**PROVIDED TEXT:**
A series of Jim Reilly's interviews with players, fans, and the people behind the scenes of the Chapman Stick. These interviews can be heard regularly on CFBX radio, 92.5 FM in Kamloops, B.C. Canada.

Tony Levin - Part II

March 3, 2002

With the Tony Levin Band
in Ferndale, Michigan
Photo by Rasa Poorman

Welcome back. Rather than go into the usual preamble, I will refer those checking this out for the first time back to part I of this interview and pick up where that left off.

JR: Let's talk about the Discipline album. As a Stick album and as an album in general it seems to be landmark both for the four players on it but also for a lot of King Crimson fans and Stick players.

TL: I think Discipline was a breakthrough album in a number of ways, certainly with my era in King Crimson. That was our first album, in ways it was the best and in ways it has influenced us ever since. Even though we're too progressive a band to go back and do more of that style, at least intentionally, we still want to have that kind of breakthrough on every album. And that's something you really can't even do, let alone every time. That's partly why King Crimson is such an intense band and being in it is such an intense experience.

Having started out in '81 with Discipline, we wanted to match that with a breakthrough album each time and that creates a lot of pressure within the band. It was also for me, the first chance to really bring, well not the first chance, I had brought The Stick to the fore with Peter Gabriel, but it was featured a little bit more. There were some instrumentals and in King Crimson people pay more attention to the members of the band than they did with the Peter Gabriel band. So it was a good chance to bring The Stick to the front of people who were listening to progressive music's attention, and it's a really great instrument for that, of course. Especially on Elephant Talk, where the piece started out on Stick and then the Stick figure, which could have been somewhere in the background, became the main feature of the piece. It helped The Stick to become known and it was an interesting breakthrough in a few ways.

JR: What did The Stick bring to that album that the bass didn't? Why did that end up becoming a Stick album rather than more of a bass album?

TL: It's hard to say. It's usual that with King Crimson I'm always looking for something new, something that I haven't done before, some breakthrough in my little niche of the Crimson world, which is the bass end of things. The Stick was it at that time.

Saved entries
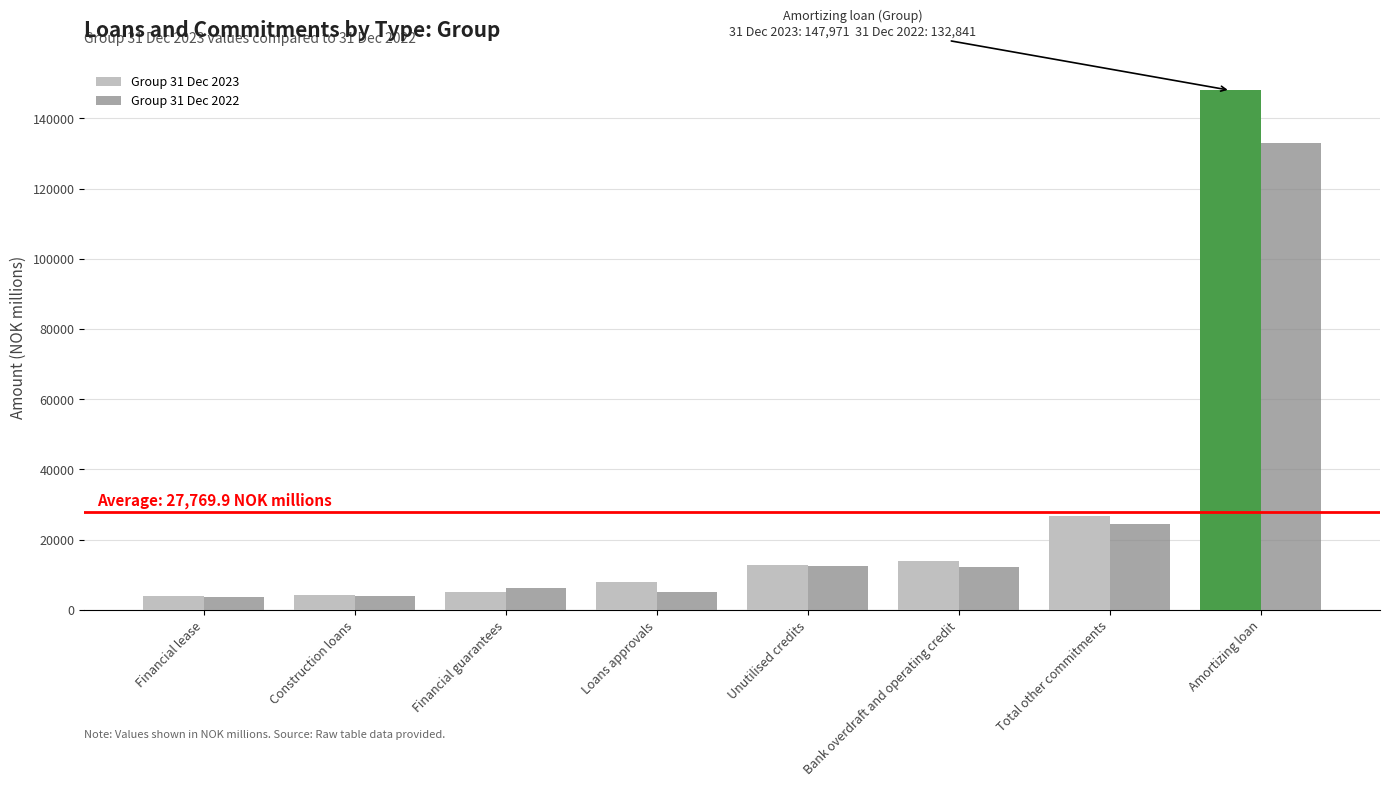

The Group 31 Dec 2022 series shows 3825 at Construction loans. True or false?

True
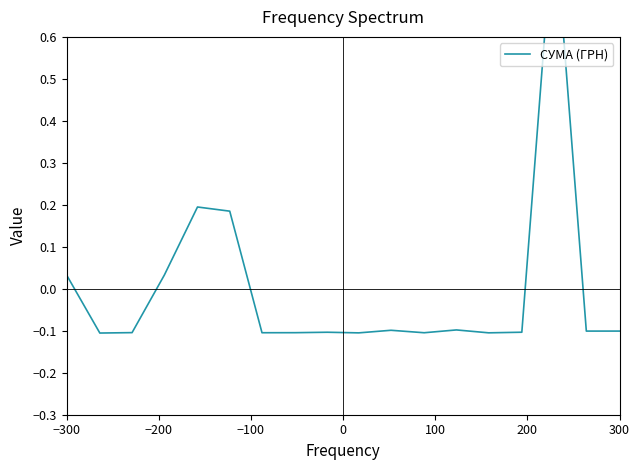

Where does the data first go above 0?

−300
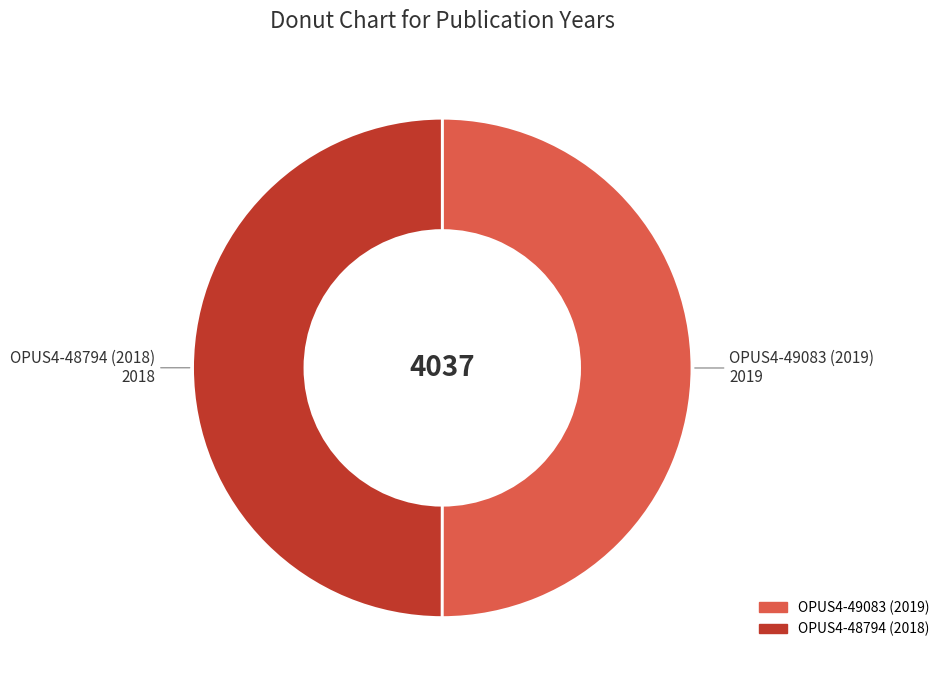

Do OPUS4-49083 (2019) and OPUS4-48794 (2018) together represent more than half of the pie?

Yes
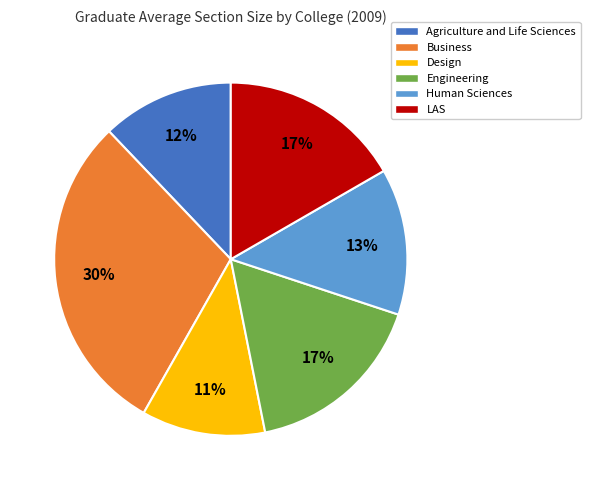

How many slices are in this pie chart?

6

**REQUEST 1:**
In the Tony Levin interview, on which piece did the Stick figure become the main feature?
**REQUEST 2:**
Proceed with the Tony Levin interview from the point at which it stops.
The saved lines are separate material, unrelated to the Tony Levin interview.

**EXERCISE RESULT 1:**
Elephant Talk.

**EXERCISE RESULT 2:**
Not just The Stick but I started playing much busier than I had before. Generally I think of myself as a simple player. I play the roots of things and hold things together. I did do that some with King Crimson. That was my first year playing with Bill Bruford, who is a very creative player who plays very busy. He also plays a lot of cross-rhythms. Instead of trying to hold things down, literally and figuratively, with a big fat bass sound and a few notes, as I would have (actually that was my first inclination with all the new Crimson material for that album) I gradually, in rehearsal, thought I would experiment with things I had never done, like going with Bill and maybe playing his part that's in 15/8, playing that with him with one hand and doing occasional 4/4 things with the other hand on the low notes.

Things like that are just the kind of stuff that you do in that band. I've never stopped appreciating how lucky I've been to be a band that creative that you can try out things like that.

JR: Any favorite players you've played with over the years? Anybody stand out?

TL: Too many to list. I've been very lucky. We're talking King Crimson! Each of those guys has been an inspiration to me. And Peter Gabriel also, there has been so many. Just on the drums there's been 6, 8, 10 great drummers that I've been lucky to play with and who have influenced my playing. I not only learn from each guy that I play with who's a great player but I've been inspired to advance in my playing.

I also really enjoy it. I have this knack for being able to enjoy it when the music is good. Some musicians who play very well don't seem to have that knack. It's possible to let the difficulties of the music business and the things that happen on the road that are less then perfect make you forget how lucky you are just to be making good music.

JR: That obviously leads to the next question. Is there anybody that you would like to work with that you haven't yet?

TL: Of course, yes, plenty, both famous and not famous.

I use to answer that, until now, David Bowie. But I had the chance to work him just recently, so I'm very pleased to say that I have worked with David Bowie. It was a great pleasure.

All-time, my first choice clearly would be Jimi Hendrix. But it's too late for that.

Barring that clear first choice, I would say anyone who is making good music of any kind. I'm that greedy a bass player. I don't imagine for a minute that I could play it all but I just love being in good musical situations. Sometimes I hear new things on the radio that are really hip and part of me wishes I could be a part of that.

JR: What are you listening to these days?

TL: The thing I've been inspired by lately is a surprising choice. And it's a kind of music that I frankly can't play. But I'm really, really impressed by the D'Angelo album called Voodoo. Pino Paladino's playing on it is not the kind of playing that I do. It's not the kind of playing that anybody is doing. I think that it's truly wonderful and radical and I'm surprised that it hasn't turned around a whole way of thinking of a lot of rhythm players. Maybe some day it will. That's my favorite bass playing in a longtime. I just admire Pino so much for being able to do something so radical.

It's radical without playing a lot of notes. What's unusual about it is the choice of placement of the notes and the rhythm feel of the time. I'm sure it's not right for everybody. Some people I've played it for just shrug their shoulders and say they don't get it, they don't hear where the beat is. But I think it's wonderful.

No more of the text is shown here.